Actually, I am in the middle work of adaptive thresholding using mean. I used 3x3 matrix so I calculate means value on that matrix and replace it into M(1,1) or middle position of the matrix. I got confused about how to do perform the process at first position f(0,0).

This is a little illustration, let's assume that I am using 3x3 Matrix (M) and image (f) first position f(0,0) = M(1,1) = 4. So, M(0,0) M(0,1) M(0,2) M(1,0) M(2,0) has no value.

-1 | -1 | -1 |
-1 | 4 | 3 |
-1 | 2 | 1 |

Which one is the correct process,
a) ( 4 + 3 + 2 + 1 ) / 4
b) ( 4 + 3 + 2 + 1) / 9

I asked this because I follow some tutorial adaptive mean thresholding, it shows a different result. So, I need to make sure that the process is correct. Thanks.

Answer 1

There is no "correct" way to solve this issue. There are many different solutions used in practice, they all have some downsides:

• Averaging over only the known values (i.e. your suggested (4+3+2+1)/4). By averaging over fewer pixels, one obtains a result that is more sensitive to noise (i.e. the "amount of noise" left in the image after filtering is larger near the borders. Also, a bias is introduced, since the averaging happens over values to one side only.

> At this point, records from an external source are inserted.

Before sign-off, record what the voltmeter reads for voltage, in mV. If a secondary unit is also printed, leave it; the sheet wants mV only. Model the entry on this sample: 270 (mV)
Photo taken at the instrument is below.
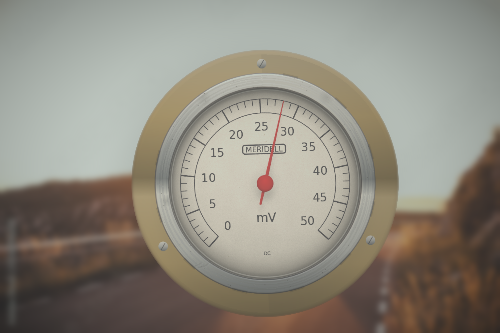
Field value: 28 (mV)
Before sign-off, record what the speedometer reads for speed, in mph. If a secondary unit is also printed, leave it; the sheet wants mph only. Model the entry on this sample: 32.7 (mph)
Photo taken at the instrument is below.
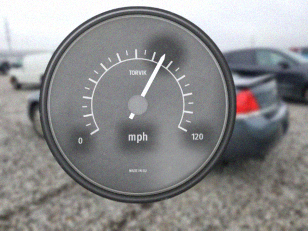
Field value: 75 (mph)
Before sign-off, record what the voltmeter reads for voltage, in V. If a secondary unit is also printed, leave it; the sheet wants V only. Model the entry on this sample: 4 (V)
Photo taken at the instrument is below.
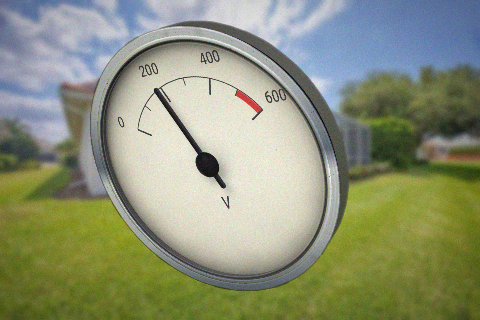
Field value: 200 (V)
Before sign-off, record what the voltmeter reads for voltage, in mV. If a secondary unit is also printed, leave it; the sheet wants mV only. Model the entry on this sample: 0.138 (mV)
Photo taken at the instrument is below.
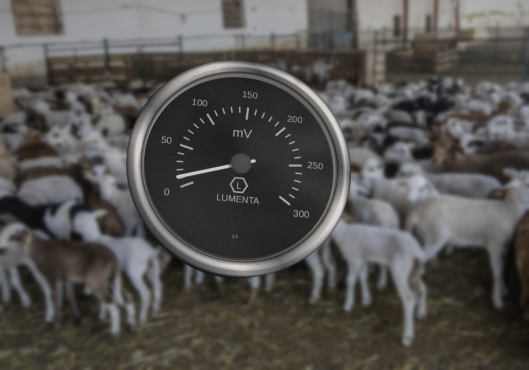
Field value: 10 (mV)
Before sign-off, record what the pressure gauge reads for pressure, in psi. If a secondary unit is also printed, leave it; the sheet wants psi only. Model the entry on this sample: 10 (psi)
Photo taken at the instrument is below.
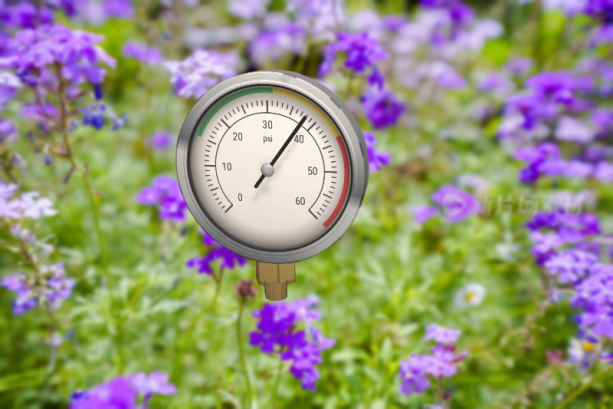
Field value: 38 (psi)
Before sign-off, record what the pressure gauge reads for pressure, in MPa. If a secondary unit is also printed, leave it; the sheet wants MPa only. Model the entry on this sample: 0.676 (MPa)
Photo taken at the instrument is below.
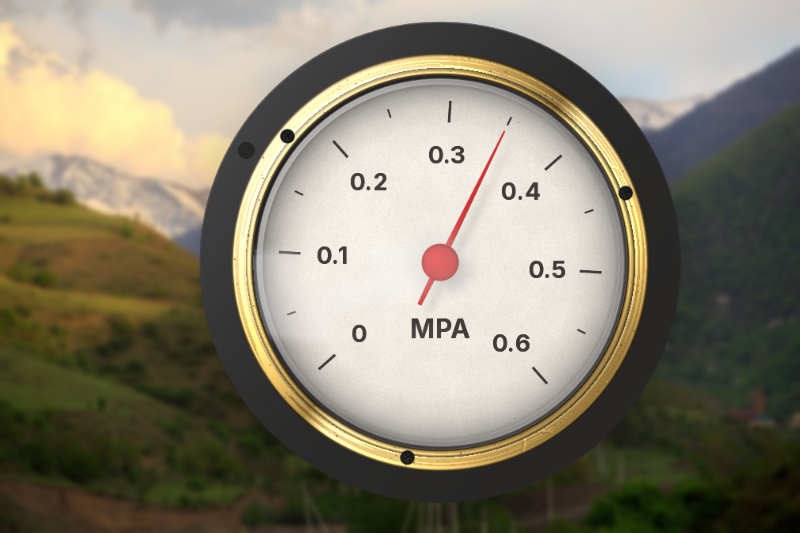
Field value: 0.35 (MPa)
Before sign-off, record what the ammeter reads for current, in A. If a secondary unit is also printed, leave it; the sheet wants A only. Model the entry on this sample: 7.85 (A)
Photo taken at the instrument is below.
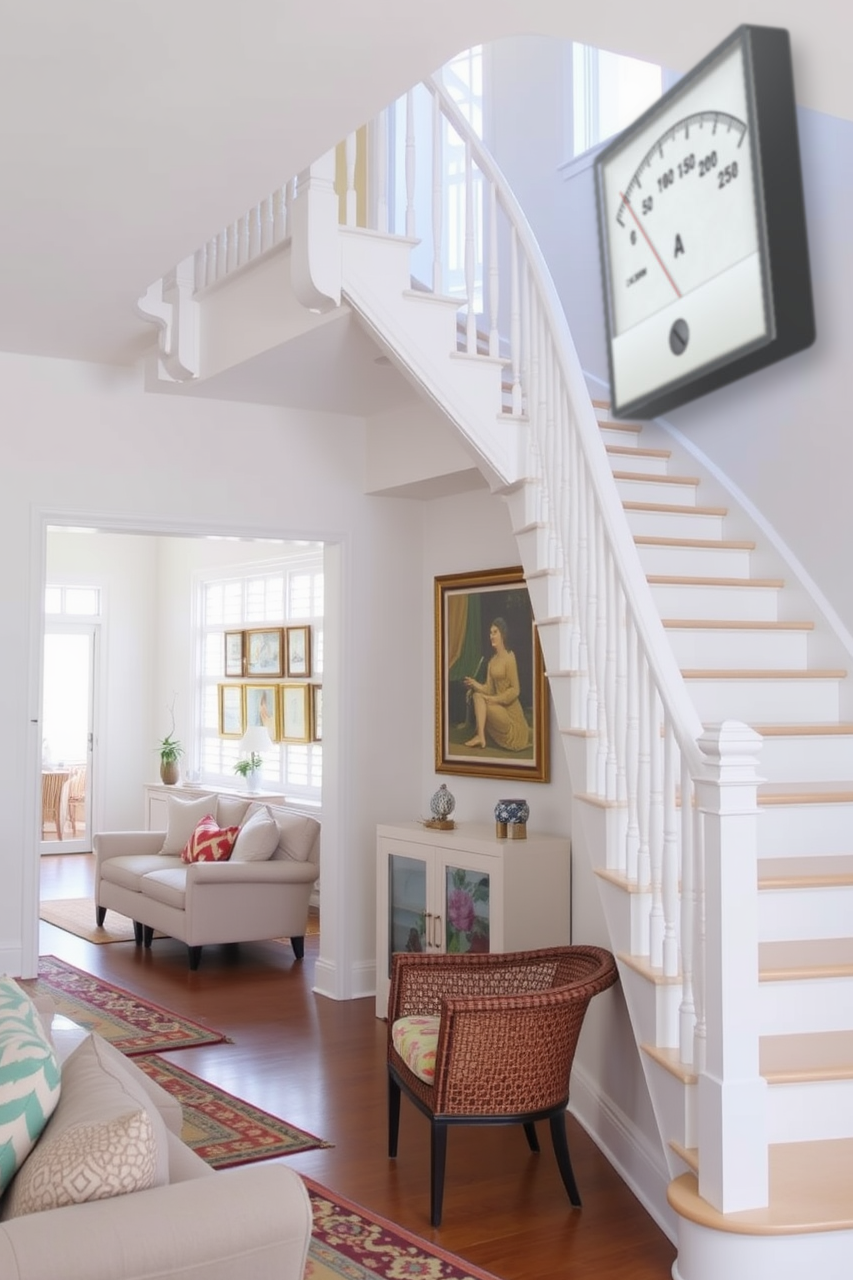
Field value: 25 (A)
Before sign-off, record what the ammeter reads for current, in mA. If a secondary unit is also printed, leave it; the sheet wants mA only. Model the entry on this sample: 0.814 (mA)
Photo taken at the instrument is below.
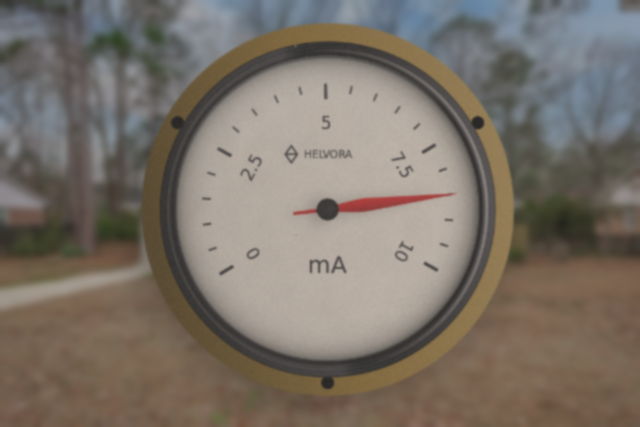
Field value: 8.5 (mA)
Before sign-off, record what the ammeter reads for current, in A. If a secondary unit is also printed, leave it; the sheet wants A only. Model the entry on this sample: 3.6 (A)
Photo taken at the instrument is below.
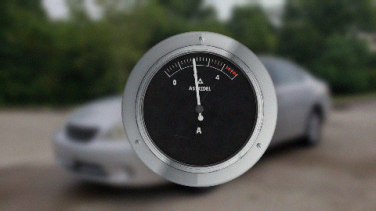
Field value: 2 (A)
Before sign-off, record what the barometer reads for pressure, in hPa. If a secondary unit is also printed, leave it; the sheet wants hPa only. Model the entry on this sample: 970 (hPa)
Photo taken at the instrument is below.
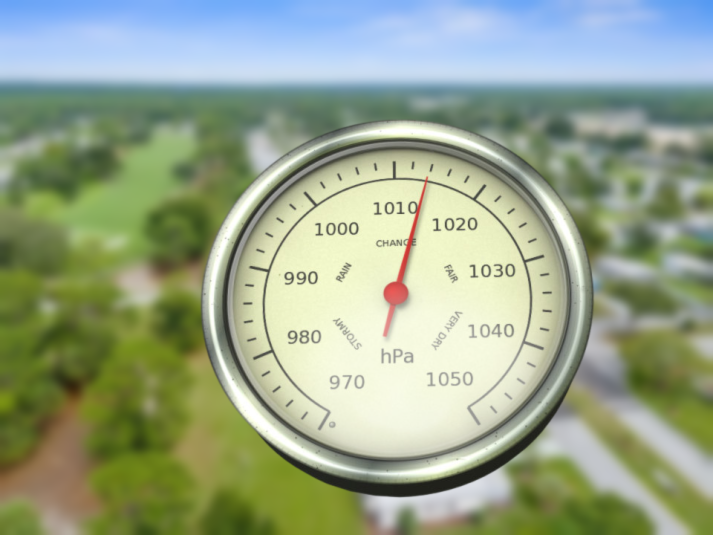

• Assuming 0 outside the image domain (i.e. your suggested (4+3+2+1)/9). Since we don't know what is outside the image, assuming 0 is as good as anything else, no? Well, no it is not. This leads to a filter result that has darker values around the edges.

• Assuming a periodic image. Here one takes values from the opposite side of the image for the unknown values. This effectively happens when computing the convolution through the Fourier domain. But usually images are not periodic, with strong differences in intensities (or colors) at opposite sides of the image, leading to "bleeding" of the colors on the opposite of the image.

• Extrapolation. Extending image data by extrapolation is a risky business. This basically comes down to predicting what would have been in those pixels had we imaged them. The safest bet is 0-order extrapolation (i.e. replicating the boundary pixel), though higher-order polygon fits are possible too. The downside is that the pixels at the image edge become more important than other pixels, they will be weighted more heavily in the averaging.

• Mirroring. Here the image is reflected at the boundary (imagine placing a mirror at the edge of the image). The value at index -1 is taken to be the value at index 1; at index -2 that at index 2, etc. This has similar downsides as the extrapolation method.